The Wisconsin Philosophical Association (WPA) is a philosophical organization. Since the 1970s it has regularly held annual conferences at a Wisconsin university or college, including (in the last decade or two) at UW Madison, UW Milwaukee, UW Oshkosh, UW Stevens Point, Marquette University and Mount Mary University (both in Milwaukee). Because the organization is ad hoc and depends entirely on volunteers drawn from the Wisconsin philosophical community, the conferences have varied in format, sometimes including commentators and/or keynote speakers, sometimes not. However, submissions for the conference have always been peer-reviewed by professional philosophers working at academic institutions in Wisconsin.
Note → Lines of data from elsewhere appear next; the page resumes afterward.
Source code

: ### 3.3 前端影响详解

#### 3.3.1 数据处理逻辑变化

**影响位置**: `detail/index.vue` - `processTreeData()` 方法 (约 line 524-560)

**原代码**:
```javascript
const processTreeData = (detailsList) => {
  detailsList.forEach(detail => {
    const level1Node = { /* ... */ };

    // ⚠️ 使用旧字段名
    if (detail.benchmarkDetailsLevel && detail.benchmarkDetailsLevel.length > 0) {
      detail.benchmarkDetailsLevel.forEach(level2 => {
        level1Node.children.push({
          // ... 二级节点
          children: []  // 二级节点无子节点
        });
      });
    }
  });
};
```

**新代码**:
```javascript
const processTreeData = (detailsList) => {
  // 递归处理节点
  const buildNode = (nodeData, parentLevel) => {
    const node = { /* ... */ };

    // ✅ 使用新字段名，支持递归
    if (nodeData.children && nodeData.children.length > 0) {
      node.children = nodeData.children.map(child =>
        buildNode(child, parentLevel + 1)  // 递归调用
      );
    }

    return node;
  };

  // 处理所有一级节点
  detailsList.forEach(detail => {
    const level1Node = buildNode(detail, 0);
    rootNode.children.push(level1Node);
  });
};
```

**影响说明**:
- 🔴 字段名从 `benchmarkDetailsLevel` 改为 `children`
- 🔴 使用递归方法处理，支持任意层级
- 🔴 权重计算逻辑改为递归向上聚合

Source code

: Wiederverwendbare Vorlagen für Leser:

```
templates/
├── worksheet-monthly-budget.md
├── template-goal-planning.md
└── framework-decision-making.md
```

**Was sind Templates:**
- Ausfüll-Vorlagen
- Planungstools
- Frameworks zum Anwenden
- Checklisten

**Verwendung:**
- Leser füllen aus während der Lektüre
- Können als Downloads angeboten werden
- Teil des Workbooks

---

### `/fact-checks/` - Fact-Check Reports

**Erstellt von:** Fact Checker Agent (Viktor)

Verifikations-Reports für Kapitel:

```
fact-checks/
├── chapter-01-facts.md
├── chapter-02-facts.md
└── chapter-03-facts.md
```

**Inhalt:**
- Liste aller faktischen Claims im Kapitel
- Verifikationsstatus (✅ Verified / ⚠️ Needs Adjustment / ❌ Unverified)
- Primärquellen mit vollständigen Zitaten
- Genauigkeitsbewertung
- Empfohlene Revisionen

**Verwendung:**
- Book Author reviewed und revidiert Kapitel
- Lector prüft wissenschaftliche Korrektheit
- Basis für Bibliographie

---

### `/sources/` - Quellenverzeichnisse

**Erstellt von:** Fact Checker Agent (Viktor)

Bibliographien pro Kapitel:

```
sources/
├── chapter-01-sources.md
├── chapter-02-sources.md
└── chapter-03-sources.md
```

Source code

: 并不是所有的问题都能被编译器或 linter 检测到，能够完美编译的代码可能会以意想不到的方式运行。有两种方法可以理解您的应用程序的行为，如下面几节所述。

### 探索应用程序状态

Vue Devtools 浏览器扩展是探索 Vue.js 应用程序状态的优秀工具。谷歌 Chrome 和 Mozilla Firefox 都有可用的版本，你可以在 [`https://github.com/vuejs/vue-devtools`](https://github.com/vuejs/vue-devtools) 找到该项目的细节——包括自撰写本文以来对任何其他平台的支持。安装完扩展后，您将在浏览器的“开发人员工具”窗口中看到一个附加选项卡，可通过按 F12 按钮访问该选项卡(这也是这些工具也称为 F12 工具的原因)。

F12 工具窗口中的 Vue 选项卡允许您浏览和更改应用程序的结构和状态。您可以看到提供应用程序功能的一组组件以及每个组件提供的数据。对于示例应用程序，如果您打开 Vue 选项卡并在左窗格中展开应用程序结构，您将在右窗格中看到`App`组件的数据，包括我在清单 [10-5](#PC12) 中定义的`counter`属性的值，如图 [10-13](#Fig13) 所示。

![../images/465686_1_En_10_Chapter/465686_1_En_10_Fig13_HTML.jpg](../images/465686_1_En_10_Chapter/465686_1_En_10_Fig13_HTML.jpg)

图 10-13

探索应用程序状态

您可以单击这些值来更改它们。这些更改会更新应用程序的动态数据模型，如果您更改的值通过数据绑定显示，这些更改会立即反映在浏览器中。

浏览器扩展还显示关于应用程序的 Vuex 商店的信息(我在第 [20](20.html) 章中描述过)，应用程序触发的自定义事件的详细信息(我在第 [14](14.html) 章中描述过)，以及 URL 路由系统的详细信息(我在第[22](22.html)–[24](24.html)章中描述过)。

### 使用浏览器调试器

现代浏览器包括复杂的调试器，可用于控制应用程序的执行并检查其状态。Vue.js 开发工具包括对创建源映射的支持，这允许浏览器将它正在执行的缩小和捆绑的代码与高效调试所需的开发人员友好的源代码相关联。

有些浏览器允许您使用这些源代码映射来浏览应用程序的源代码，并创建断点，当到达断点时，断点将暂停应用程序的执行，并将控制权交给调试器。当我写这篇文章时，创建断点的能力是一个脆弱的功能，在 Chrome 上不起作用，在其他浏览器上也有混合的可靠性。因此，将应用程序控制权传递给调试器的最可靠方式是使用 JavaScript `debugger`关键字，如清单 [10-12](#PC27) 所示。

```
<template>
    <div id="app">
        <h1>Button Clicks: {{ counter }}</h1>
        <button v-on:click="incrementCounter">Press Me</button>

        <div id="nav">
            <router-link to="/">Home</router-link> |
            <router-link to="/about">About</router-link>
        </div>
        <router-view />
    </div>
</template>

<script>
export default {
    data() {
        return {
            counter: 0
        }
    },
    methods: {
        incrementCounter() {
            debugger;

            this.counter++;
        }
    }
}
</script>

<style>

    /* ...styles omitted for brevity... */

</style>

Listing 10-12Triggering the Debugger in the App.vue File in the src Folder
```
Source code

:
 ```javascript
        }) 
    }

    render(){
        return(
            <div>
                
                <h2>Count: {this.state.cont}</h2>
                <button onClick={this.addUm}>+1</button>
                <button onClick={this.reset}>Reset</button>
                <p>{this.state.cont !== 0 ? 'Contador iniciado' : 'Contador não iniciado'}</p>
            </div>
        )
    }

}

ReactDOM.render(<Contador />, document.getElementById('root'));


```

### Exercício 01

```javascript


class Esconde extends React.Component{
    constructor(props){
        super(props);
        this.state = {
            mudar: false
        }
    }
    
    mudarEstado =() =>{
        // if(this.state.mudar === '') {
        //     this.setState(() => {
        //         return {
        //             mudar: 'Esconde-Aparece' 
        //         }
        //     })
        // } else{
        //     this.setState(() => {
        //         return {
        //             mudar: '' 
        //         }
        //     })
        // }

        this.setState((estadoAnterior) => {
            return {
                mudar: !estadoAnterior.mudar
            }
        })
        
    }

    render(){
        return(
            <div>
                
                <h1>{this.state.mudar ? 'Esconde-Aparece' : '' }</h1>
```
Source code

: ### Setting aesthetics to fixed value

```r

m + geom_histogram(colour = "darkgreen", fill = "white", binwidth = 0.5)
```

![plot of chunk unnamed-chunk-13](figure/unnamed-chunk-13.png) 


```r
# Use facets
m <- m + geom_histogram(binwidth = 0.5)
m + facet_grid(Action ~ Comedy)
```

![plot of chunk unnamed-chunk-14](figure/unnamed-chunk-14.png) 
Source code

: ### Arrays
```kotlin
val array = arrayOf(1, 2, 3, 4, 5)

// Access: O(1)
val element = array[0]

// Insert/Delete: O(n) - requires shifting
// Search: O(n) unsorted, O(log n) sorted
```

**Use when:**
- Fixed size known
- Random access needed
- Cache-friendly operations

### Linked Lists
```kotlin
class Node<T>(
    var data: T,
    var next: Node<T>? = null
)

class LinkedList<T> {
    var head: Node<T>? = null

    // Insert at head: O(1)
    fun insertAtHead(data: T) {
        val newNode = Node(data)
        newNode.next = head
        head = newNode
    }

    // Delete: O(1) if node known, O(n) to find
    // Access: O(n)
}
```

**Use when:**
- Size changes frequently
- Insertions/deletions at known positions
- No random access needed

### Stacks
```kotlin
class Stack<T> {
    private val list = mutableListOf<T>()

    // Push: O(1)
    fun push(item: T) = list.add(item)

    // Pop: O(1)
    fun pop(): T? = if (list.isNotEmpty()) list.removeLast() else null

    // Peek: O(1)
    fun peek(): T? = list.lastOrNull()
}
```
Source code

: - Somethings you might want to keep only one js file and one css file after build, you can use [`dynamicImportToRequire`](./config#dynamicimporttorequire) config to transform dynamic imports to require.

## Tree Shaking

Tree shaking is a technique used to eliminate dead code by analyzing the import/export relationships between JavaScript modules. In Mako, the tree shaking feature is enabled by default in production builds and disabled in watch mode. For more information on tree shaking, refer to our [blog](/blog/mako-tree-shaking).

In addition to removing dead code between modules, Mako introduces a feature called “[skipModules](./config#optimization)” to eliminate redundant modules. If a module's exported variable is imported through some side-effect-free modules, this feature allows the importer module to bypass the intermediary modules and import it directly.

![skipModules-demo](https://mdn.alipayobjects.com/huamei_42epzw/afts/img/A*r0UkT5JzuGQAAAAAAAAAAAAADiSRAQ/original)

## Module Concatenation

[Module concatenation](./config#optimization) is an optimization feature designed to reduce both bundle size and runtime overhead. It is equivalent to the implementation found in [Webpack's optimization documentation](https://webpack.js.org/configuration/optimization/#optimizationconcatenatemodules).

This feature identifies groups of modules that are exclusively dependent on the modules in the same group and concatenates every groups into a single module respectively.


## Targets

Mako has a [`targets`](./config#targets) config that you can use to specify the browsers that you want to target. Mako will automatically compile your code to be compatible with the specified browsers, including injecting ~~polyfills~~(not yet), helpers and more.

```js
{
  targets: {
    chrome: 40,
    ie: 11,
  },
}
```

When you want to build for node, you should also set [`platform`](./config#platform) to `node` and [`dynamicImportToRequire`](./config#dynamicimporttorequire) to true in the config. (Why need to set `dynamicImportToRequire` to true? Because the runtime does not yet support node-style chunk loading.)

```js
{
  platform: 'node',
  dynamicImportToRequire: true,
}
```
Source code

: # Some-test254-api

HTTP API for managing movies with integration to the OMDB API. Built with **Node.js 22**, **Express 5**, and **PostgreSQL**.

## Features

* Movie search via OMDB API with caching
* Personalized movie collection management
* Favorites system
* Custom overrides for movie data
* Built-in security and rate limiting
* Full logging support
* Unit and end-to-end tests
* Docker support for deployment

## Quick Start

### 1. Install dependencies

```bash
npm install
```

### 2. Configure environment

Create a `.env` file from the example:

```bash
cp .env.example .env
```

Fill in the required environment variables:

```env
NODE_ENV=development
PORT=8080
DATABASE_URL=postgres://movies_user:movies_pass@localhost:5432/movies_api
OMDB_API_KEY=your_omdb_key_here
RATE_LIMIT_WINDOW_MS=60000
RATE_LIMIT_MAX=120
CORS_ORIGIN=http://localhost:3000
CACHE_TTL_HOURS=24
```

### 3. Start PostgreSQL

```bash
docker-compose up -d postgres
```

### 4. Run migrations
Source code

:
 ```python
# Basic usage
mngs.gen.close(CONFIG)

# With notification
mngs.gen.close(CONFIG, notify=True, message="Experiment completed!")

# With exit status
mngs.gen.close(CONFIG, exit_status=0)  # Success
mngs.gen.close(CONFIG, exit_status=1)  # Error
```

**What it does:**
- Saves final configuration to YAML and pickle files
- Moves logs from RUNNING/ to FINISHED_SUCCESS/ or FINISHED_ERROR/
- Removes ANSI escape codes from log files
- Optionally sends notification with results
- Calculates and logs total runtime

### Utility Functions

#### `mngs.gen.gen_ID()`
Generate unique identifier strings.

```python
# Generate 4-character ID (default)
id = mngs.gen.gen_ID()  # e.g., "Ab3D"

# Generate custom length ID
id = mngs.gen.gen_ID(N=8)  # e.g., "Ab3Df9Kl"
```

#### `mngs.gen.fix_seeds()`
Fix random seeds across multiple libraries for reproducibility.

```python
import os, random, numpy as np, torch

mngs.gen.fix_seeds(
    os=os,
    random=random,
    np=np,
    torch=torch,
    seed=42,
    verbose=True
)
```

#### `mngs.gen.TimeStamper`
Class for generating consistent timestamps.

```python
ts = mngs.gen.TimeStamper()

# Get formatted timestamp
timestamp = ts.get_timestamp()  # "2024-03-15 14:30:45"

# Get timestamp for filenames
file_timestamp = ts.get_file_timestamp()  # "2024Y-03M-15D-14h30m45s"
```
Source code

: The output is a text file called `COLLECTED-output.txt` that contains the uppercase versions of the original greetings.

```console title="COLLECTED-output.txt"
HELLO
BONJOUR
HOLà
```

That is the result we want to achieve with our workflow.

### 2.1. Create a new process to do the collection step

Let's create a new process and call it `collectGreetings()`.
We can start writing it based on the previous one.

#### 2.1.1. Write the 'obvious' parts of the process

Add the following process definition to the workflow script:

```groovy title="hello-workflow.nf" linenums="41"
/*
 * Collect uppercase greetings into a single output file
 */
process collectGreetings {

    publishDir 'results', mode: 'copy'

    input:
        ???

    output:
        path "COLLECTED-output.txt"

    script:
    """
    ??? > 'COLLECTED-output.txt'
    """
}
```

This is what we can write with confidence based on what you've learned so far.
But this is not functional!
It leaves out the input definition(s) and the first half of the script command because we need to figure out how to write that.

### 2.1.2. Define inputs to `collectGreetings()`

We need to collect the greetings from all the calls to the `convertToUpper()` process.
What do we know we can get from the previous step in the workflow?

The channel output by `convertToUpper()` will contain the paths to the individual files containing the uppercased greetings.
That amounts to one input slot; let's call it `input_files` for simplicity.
According to Dr. Marshall Missner (Professor Emeritus at UW Oshkosh), the WPA can be traced back at least to the 1970s, when it was organized by Dr. Richard Feldman at UW Stevens Point. In those days it was a small conference at which there would be only five or so refereed papers and commentators. For several years the meetings were held at Stevens Point, due mostly to its central location in Wisconsin and the organizational role of Dr. Feldman. Subsequently, philosophers at other campuses, including at UW La Crosse, UW Oshkosh, and Mount St. Mary's, volunteered to organize the conference. Sometimes philosophers on two campuses have split the organizational chores, one campus evaluating submissions and creating the program, the other hosting. The conference has also grown significantly in size. For instance, at the 2019 WPA Conference, which was organized by philosophers at UW La Crosse and hosted at Mount St. Mary's University, there were thirty-five presentations made across five concurrent sessions. In 2020, philosophers at UW Oshkosh are handling both tasks, and the conference is expected to be of a similar size.

The 2020 Wisconsin Philosophical Association Conference was originally scheduled to be held April 25, 2020, in Sage Hall on the UW Oshkosh campus. However, due to the COVID-19 pandemic, it had to be cancelled as a face-to-face meeting. It was held online August 8 and 9 2020.